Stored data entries
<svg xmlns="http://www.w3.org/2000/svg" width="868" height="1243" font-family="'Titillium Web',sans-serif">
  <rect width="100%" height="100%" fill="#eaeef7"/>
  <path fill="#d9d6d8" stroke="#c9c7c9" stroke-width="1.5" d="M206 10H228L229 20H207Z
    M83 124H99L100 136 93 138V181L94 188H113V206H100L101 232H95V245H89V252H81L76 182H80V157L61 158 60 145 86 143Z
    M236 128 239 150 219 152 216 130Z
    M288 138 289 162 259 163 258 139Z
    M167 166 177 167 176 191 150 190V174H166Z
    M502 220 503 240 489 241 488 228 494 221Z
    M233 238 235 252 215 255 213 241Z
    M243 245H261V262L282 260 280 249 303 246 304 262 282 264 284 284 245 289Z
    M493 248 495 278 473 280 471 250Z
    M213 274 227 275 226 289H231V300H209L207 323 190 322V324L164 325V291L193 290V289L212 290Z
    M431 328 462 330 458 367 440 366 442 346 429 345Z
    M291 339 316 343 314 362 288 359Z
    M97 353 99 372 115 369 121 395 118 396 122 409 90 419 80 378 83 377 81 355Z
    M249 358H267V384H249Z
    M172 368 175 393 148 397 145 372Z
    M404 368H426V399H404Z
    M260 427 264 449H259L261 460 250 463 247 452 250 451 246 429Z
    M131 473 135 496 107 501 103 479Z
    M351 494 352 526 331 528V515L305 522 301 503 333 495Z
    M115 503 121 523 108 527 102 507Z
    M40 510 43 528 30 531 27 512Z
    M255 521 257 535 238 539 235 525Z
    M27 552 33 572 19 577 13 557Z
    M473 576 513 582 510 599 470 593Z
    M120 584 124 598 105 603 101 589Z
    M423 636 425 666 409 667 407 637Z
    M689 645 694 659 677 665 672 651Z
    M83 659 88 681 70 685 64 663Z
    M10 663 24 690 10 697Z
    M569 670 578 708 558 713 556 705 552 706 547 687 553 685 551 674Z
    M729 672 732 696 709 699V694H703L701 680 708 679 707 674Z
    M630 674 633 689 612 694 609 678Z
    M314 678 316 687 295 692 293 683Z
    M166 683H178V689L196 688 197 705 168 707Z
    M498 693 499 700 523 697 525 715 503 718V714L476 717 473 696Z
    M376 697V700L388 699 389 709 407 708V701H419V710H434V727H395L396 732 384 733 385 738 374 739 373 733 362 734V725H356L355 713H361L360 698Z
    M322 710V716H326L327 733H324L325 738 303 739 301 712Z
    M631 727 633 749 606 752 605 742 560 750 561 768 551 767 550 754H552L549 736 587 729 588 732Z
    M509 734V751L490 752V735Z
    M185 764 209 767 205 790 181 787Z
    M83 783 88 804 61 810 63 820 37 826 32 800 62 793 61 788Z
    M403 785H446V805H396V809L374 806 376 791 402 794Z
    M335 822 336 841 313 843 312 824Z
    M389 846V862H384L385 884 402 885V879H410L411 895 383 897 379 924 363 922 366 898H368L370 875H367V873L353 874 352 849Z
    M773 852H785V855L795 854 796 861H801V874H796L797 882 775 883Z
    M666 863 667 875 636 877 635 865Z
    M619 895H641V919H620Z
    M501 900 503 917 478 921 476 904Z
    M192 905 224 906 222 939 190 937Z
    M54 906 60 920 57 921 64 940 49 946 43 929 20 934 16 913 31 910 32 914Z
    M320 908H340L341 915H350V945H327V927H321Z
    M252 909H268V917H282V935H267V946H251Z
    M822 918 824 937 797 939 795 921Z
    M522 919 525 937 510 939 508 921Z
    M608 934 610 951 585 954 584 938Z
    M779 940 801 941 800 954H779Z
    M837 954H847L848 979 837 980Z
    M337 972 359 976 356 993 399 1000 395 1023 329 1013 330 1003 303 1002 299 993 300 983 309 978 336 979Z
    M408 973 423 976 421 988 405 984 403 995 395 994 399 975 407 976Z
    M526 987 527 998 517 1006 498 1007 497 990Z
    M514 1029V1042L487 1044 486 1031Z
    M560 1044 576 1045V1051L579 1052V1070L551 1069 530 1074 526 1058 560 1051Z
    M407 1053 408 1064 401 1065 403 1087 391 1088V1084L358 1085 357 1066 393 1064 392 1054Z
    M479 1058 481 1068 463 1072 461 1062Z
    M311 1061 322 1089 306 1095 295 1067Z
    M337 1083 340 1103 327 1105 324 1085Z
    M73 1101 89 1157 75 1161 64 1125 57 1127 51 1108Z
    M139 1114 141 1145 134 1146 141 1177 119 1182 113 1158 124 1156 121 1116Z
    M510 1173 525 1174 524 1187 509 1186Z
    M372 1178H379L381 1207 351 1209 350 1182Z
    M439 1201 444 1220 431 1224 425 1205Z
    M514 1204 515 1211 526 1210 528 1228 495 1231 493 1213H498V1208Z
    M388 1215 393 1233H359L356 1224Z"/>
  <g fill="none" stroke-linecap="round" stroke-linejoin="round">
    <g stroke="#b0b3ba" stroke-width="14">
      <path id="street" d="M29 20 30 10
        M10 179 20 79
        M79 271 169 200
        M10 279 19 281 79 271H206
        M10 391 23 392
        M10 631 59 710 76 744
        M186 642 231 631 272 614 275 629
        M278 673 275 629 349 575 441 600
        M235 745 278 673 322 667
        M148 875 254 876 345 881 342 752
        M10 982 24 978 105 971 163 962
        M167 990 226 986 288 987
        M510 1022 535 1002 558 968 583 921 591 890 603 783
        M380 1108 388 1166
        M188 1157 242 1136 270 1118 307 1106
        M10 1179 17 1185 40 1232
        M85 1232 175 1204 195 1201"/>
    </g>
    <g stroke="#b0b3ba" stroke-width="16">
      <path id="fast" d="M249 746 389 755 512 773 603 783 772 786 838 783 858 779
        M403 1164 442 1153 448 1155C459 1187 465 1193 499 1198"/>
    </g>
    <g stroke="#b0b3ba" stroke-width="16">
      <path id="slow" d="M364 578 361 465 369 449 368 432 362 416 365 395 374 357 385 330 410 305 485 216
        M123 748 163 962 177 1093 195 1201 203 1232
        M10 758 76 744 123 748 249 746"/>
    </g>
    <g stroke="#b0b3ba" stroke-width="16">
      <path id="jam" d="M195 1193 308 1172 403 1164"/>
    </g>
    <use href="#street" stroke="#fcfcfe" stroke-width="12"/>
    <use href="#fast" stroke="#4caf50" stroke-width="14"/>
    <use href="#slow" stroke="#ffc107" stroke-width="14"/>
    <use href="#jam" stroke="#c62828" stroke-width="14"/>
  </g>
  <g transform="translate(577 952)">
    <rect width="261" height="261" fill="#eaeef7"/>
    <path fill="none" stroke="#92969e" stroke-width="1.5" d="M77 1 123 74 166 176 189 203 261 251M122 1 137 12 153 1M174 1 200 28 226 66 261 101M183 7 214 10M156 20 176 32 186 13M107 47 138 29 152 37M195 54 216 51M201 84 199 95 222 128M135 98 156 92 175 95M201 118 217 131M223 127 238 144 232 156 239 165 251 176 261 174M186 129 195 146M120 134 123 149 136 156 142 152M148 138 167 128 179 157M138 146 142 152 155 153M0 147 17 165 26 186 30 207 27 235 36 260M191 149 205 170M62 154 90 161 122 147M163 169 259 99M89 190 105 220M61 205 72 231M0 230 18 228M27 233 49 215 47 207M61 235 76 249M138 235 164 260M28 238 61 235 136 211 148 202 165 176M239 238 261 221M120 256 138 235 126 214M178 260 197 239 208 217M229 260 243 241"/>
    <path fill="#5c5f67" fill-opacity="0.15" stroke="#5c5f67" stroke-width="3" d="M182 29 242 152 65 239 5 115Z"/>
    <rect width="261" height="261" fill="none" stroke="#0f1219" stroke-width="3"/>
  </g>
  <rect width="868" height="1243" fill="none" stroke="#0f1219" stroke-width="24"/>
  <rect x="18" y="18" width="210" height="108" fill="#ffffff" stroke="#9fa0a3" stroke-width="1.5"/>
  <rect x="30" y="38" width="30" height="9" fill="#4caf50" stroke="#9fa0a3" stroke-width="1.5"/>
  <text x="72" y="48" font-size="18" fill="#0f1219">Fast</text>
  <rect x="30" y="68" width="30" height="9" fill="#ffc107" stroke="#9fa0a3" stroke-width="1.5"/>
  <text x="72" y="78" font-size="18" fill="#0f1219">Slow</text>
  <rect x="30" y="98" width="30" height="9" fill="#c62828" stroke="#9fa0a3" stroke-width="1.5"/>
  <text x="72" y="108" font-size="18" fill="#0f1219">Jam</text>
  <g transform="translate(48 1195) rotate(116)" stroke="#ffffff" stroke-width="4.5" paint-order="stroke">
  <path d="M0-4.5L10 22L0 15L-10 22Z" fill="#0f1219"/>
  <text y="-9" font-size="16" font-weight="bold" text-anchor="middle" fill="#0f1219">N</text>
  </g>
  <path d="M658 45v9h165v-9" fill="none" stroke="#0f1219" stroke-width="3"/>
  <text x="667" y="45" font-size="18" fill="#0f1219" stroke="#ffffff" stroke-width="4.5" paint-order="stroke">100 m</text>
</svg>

§ Your instructions:
Could you restate word for word the lines above from the one containing "M73 1101 89" through the one containing "M148 875 254 876 345 881 342 752", both included, and nothing else?

§ Written answer:
    M73 1101 89 1157 75 1161 64 1125 57 1127 51 1108Z
    M139 1114 141 1145 134 1146 141 1177 119 1182 113 1158 124 1156 121 1116Z
    M510 1173 525 1174 524 1187 509 1186Z
    M372 1178H379L381 1207 351 1209 350 1182Z
    M439 1201 444 1220 431 1224 425 1205Z
    M514 1204 515 1211 526 1210 528 1228 495 1231 493 1213H498V1208Z
    M388 1215 393 1233H359L356 1224Z"/>
  <g fill="none" stroke-linecap="round" stroke-linejoin="round">
    <g stroke="#b0b3ba" stroke-width="14">
      <path id="street" d="M29 20 30 10
        M10 179 20 79
        M79 271 169 200
        M10 279 19 281 79 271H206
        M10 391 23 392
        M10 631 59 710 76 744
        M186 642 231 631 272 614 275 629
        M278 673 275 629 349 575 441 600
        M235 745 278 673 322 667
        M148 875 254 876 345 881 342 752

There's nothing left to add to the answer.